Die Aufgabe von Theolog*innen ist es, über Gott zu schreiben, zu sprechen, ihn darzustellen und so weiter. Seit Kurzem lässt sich immer wieder gut studieren, dass sich das Theologisieren vermehrt in homogenen ,Bubbles‘ ereignet und man sich scheut, die eigene ,Bubble‘ zu verlassen und somit die eigenen Beobachtungen oder Haltungen auf ein spezifisches Phänomen in Dialog mit anderen Perspektiven zu demselben Phänomen zu setzen. Wenn aber lancierte Theologien belastbar und relevant sein sollen, bietet es sich nach meinem Dafürhalten an, dies zu tun: Warum bemühen sich nicht beispielsweise vatikanische, universitäre oder diözesane Akteur*innen stärker, ihre ,Theologien‘ den (An-)Fragen von (jungen) Menschen, die vielleicht ganz anders sozialisiert wurden, auszusetzen? Ich meine, das wäre wichtig, um die Transformationsprozesse, die die Kirche (auch theologisch) jetzt machen muss, gut zu gestalten.

Um den heißen Brei …

Ich bin nicht der Erste und der Einzige, der dieses Sprachbild gebraucht, um zu beschreiben, welches Problem viele Akteur*innen der katholischen Kirche derzeit haben: Meines Erachtens haben dieselben verlernt, vernünftig und präzise theologische Phänomene zu beschreiben, zu deuten, anzufragen. Stattdessen verstricken sich diese oftmals in inhaltsleeren und beliebigen Phrasen, um sich nicht festzulegen, nicht anfragbar zu sein, sich vielleicht nicht korrigieren zu müssen. Wenn die Theologien der katholischen Kirche gegenwärtig und fortan noch relevant sein wollen, dann scheint mir die aktuelle Strategie kontraproduktiv zu sein: In meiner Wahrnehmung sind viele Menschen in der derzeit zu Ende gehenden Postmoderne daran interessiert, dass gegenwärtige Erkenntnisse klar kommuniziert, kluge Fragen gestellt und Aporien benannt werden. 

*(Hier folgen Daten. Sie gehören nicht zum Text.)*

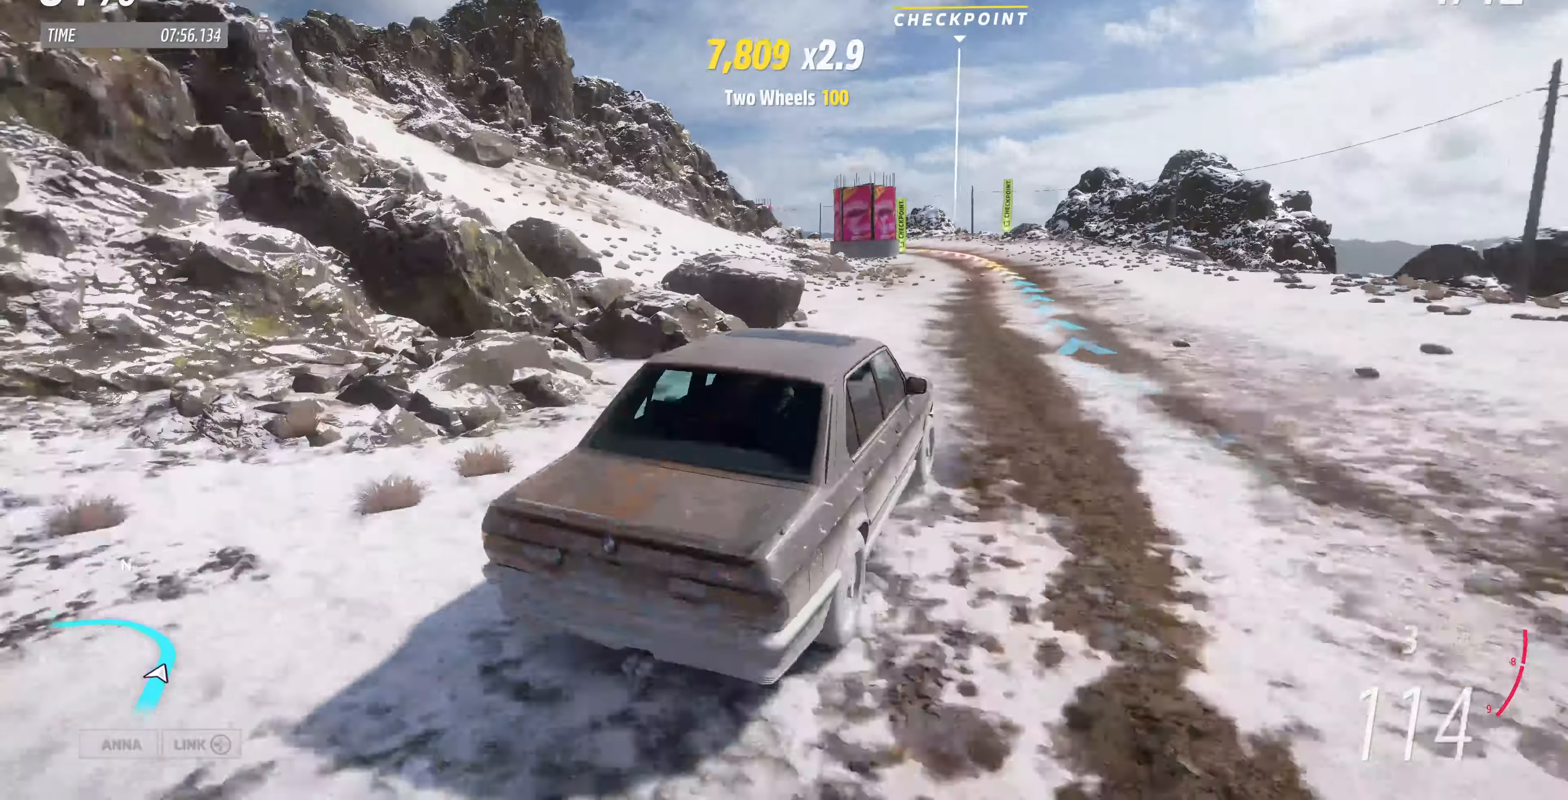
{"buttons": ["R2"], "left_stick": "up-left", "right_stick": "up", "events": [[167, "R2", "down"], [367, "left_stick", "up-left"]]}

Ich werde nun konkret, um nicht auch Teil des Problems zu werden: Ich stelle mir Gott als vollkommen, frei, allmächtig, liebend und beziehungssuchend vor. Wie können diese Eigenschaften Gottes mit dem mannigfaltigen und schmerzlichen Leid auf der Erde verbunden werden? Ich habe hierauf keine Antwort, aber zumindest einmal meinen Diskussionsstandpunkt offen dargelegt und eine herausfordernde Frage lanciert. 

Aufgeben kann man bei der Post

Der Polemik dieses Satzes bin ich mir durchaus bewusst, allerdings eignet er sich gut, um metaphorisch zu beschreiben, welches Ethos ich mir von allen Akteur*innen der katholischen Kirche wünsche: 

Obgleich der gegenwärtige und prognostizierte Zustand der katholischen Kirche, der sich beispielsweise in der Abnahme von Mitglieds- und Weihezahlen, der Nutzung kirchlicher Angebote sowie einem gesellschaftlichen Relevanz- und Ansehensverlust ausdrückt, schwer abzuwenden und schmerzlich ist, scheint es mir wichtig, zu betonen, dass alle Akteur*innen der katholischen Kirche das Ziel ihres Handelns beherzigen: 

Erinnern wir uns, dass alle Christ*innen gesandt sind, das, was sie von der Botschaft Jesu Christi verstanden haben, den Menschen vielfältig und umsonst anzubieten. Dieses Handeln kann – theologisch formuliert – zum Wachstum des Reiches Gottes beitragen. Das Reich Gottes ist eine vage, nicht statische und nicht durch Menschen zu vollendende Größe. Das ist gut so. Das schützt Christ*innen vor Überforderung und Übereifer und kann diese gleichzeitig motivieren, nicht zu resignieren und das Reich Gottes weiter aufzubauen.

Lasst uns also mit Freude und Wagemut die vielfältigen Transformationsprozesse der katholischen Kirche angehen: Vielleicht müssen gegenwärtig alle katholischen Akteur*innen (wieder) lernen, bescheidener, konzilianter und mutiger zu sein.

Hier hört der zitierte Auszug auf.